_EXERCISE BRIEF:_ In the text of the entries below, switch "Головные уборы" to "Шапочки" wherever it occurs, and give the lines back otherwise unchanged, leaving out the pictures.

_EXERCISE INPUTS:_
------------------------------------------------------------------------
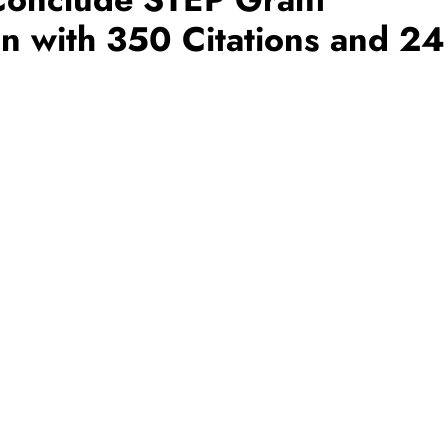
 with 350 Citations and 24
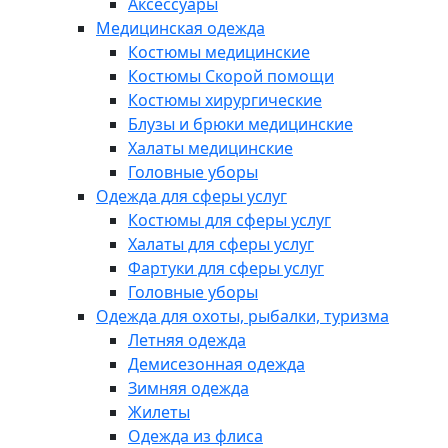
Аксессуары
Медицинская одежда
Костюмы медицинские
Костюмы Скорой помощи
Костюмы хирургические
Блузы и брюки медицинские
Халаты медицинские
Головные уборы
Одежда для сферы услуг
Костюмы для сферы услуг
Халаты для сферы услуг
Фартуки для сферы услуг
Головные уборы
Одежда для охоты, рыбалки, туризма
Летняя одежда
Демисезонная одежда
Зимняя одежда
Жилеты
Одежда из флиса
------------------------------------------------------------------------
_RESULT OF THE TASK:_
 with 350 Citations and 24
Аксессуары
Медицинская одежда
Костюмы медицинские
Костюмы Скорой помощи
Костюмы хирургические
Блузы и брюки медицинские
Халаты медицинские
Шапочки
Одежда для сферы услуг
Костюмы для сферы услуг
Халаты для сферы услуг
Фартуки для сферы услуг
Шапочки
Одежда для охоты, рыбалки, туризма
Летняя одежда
Демисезонная одежда
Зимняя одежда
Жилеты
Одежда из флиса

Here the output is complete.